Utilizing AI/ML to Enhance Public Engagement with Large-scale and Multi-modal GLAM Collections
- Haihua Chen
- Jul 19
- 2 min read
GLAM institutions serve as vital cultural and educational repositories, safeguarding humanity’s artistic, historical, and intellectual heritage. The collections held by GLAM institutions are not only vast but also diverse in format (spanning texts, images, audio, video, and other media) and complexity (usually semi-structure and unstructured). A national museum, for example, may have an archive that includes historical documents, high-resolution images of artworks, audio interviews, and even immersive virtual tours of past exhibitions. These large scale and multi-modal collections provide rich opportunities for research and public engagement, but they also pose significant organizational challenges. The ability of GLAM institutions to effectively manage and make accessible their rapidly growing digital collections has not kept pace with the scale of the collections themselves. However, existing studies either focus on a single data type or reply on manual processes or isolated tools that cannot seamlessly and efficiently organize, analyze, and interpret these large-scale and multi-modal resources. Therefore, there is a critical need within the GLAM sector: the growing expectation that institutions integrate AI/ML into their workflows.

This project will create a unified AI/ML platform based on deep learning, multi-modal LLMs, and generative AI techniques that automates key processes such as metadata generation, content-based search, and cross-modal analysis. For example, the platform will leverage image recognition technologies to identify objects in historical photos, pair them with relevant textual descriptions from archival records, and even match them to spoken-word data from interviews. This type of cross-modal linking will enable users to navigate collections more dynamically, breaking down the silos between different media types and uncovering new connections that might otherwise remain hidden. In addition, by automating these labor-intensive tasks, the platform will allow GLAM professionals to focus more of their attention on curatorial and interpretive work. This combination of advanced ML techniques and practical applications will help GLAM institutions maximize the impact of their digital collections on both scholarly research and public engagement.

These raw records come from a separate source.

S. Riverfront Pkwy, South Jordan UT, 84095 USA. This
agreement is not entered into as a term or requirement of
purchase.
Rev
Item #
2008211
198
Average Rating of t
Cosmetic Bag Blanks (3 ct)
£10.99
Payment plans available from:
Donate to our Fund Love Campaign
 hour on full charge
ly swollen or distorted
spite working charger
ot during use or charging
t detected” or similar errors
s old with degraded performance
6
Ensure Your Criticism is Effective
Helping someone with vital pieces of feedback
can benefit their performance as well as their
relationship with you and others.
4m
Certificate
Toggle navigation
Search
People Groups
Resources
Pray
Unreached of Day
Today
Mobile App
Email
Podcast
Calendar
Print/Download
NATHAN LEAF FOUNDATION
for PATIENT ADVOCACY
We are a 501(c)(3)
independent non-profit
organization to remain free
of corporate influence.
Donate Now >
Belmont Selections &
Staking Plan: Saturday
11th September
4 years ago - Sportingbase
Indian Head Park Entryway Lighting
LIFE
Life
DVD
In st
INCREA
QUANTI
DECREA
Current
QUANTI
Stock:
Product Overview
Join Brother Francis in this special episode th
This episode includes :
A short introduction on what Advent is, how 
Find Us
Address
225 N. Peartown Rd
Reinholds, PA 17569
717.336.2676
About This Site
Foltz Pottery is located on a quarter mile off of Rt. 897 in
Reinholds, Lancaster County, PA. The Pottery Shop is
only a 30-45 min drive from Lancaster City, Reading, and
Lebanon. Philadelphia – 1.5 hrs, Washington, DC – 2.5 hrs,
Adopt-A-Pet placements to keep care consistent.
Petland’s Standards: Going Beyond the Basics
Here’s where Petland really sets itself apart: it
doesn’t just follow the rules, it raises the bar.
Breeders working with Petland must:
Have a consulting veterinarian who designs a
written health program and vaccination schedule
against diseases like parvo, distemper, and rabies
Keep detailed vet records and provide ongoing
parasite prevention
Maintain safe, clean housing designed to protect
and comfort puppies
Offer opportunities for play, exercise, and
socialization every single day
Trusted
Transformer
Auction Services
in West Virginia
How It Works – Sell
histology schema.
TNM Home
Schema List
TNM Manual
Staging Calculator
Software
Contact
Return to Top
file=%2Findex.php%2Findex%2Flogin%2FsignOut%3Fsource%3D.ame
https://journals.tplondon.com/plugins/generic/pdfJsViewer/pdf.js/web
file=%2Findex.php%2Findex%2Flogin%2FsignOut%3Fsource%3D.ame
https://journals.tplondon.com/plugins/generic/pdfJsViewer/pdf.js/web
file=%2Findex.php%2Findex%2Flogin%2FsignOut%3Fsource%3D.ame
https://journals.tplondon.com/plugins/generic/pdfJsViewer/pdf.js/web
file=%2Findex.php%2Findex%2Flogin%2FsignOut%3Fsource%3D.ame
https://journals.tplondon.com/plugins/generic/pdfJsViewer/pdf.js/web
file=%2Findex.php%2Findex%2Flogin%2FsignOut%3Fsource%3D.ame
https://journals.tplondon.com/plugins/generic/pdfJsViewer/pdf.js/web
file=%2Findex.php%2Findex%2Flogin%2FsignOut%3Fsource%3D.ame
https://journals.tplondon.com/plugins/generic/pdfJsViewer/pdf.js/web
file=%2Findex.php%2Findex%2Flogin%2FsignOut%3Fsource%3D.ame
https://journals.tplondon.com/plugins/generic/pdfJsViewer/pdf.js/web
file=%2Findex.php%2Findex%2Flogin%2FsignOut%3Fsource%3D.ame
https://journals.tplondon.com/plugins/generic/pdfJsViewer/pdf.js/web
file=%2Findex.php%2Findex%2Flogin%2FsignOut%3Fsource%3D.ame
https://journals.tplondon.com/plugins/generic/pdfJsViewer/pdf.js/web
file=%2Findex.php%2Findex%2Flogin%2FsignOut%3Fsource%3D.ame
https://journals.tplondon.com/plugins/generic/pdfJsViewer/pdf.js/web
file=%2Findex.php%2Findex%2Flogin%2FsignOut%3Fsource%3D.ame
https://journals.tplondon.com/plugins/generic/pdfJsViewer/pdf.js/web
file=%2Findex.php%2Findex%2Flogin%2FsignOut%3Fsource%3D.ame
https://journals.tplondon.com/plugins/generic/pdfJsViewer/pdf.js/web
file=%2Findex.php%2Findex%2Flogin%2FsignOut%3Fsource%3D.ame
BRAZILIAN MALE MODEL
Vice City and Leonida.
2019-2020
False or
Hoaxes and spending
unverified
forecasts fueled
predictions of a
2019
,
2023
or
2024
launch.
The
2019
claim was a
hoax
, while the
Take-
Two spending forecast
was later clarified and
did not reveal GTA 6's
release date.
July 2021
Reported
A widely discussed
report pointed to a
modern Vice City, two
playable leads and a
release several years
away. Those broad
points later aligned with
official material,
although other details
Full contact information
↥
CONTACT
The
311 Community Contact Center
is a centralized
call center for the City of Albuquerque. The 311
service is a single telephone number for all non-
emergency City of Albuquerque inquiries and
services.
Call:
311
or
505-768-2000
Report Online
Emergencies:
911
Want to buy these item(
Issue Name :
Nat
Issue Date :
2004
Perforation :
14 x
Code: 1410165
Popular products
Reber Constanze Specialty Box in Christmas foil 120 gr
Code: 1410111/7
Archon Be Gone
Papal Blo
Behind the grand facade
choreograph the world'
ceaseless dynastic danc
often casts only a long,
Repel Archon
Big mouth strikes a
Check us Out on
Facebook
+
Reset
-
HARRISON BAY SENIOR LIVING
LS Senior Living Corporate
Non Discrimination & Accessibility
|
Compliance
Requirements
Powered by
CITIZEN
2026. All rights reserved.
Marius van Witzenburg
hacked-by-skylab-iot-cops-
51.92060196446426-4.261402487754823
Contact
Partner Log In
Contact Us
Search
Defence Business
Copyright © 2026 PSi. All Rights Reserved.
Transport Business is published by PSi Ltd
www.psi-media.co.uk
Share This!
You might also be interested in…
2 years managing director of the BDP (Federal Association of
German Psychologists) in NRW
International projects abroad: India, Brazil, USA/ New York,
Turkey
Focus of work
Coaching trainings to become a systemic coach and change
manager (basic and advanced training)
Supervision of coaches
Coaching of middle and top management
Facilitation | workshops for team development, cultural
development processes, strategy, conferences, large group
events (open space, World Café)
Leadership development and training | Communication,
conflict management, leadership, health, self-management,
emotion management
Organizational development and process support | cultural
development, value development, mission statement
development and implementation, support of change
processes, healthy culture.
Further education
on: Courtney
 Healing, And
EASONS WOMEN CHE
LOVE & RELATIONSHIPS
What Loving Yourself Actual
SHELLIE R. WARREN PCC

This project will serve diverse communities through developing an innovative and sustainable AI/ML-powered platform for streamlining the organization and analysis of large-scale and multi-modal GLAM collections. It will address the following research questions (RQs): RQ1: How can AI/ML tools be effectively integrated into GLAM institutions to automate metadata generation and enable cross-modal search? RQ2: What impact do AI/ML-driven interfaces have on the public's engagement with multi-modal digital collections? RQ3: How can AI/ML enhance accessibility for underrepresented communities and smaller institutions with limited resources? RQ4: What are the best practices for using AI/ML tools in GLAM institutions to balance efficiency, quality, and inclusivity?
Related papers:
Li, Y., Mandaloju, T., & Chen, H. (2025). Exploring Public Perceptions of Generative AI in Libraries: A Social Media Analysis of X Discussions. arXiv preprint arXiv:2507.07047.
Chen, H., Kim, J., Chen, J., & Sakata, A. (2024). Demystifying oral history with natural language processing and data analytics: a case study of the Densho digital collection. The Electronic Library, 42(4), 643-663.